Watching a new show which is driven by a mystery is a high-risk proposition. The odds are good that the series will be cancelled well before the mystery is ever revealed (a la Miracles or Nowhere Man), or with a quickly tacked-on solution (Push, Nevada). Often, there is no real intent to "solve" the mystery, since that would be the end of the show. And if they do solve it, there’s a good chance that the solution won’t live up to the quality of the mystery, or that once the central mystery is solved the show won’t have much of a place to go (Twin Peaks can be reasonably accused of both.)

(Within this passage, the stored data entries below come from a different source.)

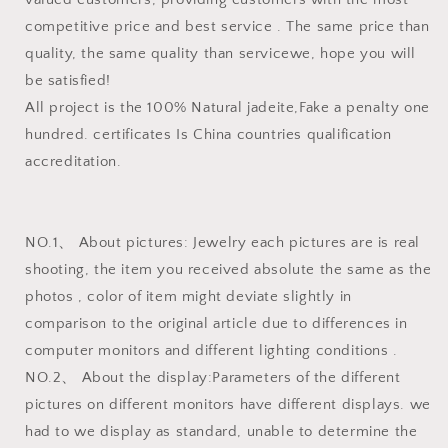
competitive price and best service . The same price than
quality, the same quality than servicewe, hope you will
be satisfied!
All project is the 100% Natural jadeite,Fake a penalty one
hundred. certificates Is China countries qualification
accreditation.
NO.1、 About pictures: Jewelry each pictures are is real
shooting, the item you received absolute the same as the
photos , color of item might deviate slightly in
comparison to the original article due to differences in
computer monitors and different lighting conditions .
NO.2、 About the display:Parameters of the different
pictures on different monitors have different displays. we
had to we display as standard, unable to determine the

But, with all that in mind, this season has brought us not one but two mystery-laden series that are worth paying attention to. The one getting the most attention is Lost, and it deserves a lot. A plane crashes on a distant and dangerous island, and the survivors begin to be aware that there was more to the flight and more to the island than meet the eye. Judging off the first hour, it’s a very well made series (no matter how well one could describe it as "Gilligan’s Island meets Scooby Doo"), the situation grabs, there are characters to root for. Better yet, it’s from the creator of Alias, who has a reputation of paying off on mysteries but building new ones to keep folks going (a reputation I won’t vouch for; I’ve only watched one or two episodes of Alias, although I may try doing the first season on DVD at some point.) Lost was, by the way, a tough show to watch the day before flying off to Hawaii. Well worth checking out.

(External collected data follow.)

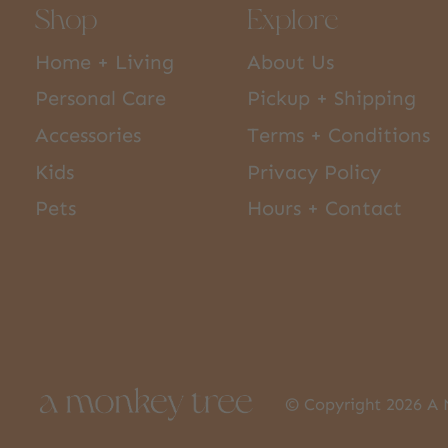
Shop
Explore
Home + Living
About Us
Personal Care
Pickup + Shipping
Accessories
Terms + Conditions
Kids
Privacy Policy
Pets
Hours + Contact
© Copyright 2026 A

The other show is getting less attention, and is a higher risk example, but it’s still worth checking in. Veronica Mars is about a spunky teen girl detective helping out her abandonedly-single detective dad. She faces two mysteries in her life: her mother’s choice to leave, and the murder of her best friend. The pilot makes it clear that these two mysteries and how they overlap would be the driving force here. Veronica’s own detecting and adventuring exploits seemed a bit over the top for me at first, but then I stopped looking at it as some sort of realistic drama and more as a Nancy Drew book with more emotional resonance, and by the end of the episode I was hooked. Helping matters was a fine performance by Enrico Colantoni as her ex-cop dad; he never really captured my attention as the photographer on Just Shoot Me (but then, my attention had long been rivited to Laura San Giacomo, for purient reasons), but his work on the film Galaxy Quest forced me to take stock of him.) Do check out this series. It is spirited and charming, intelligent despite not being realistic.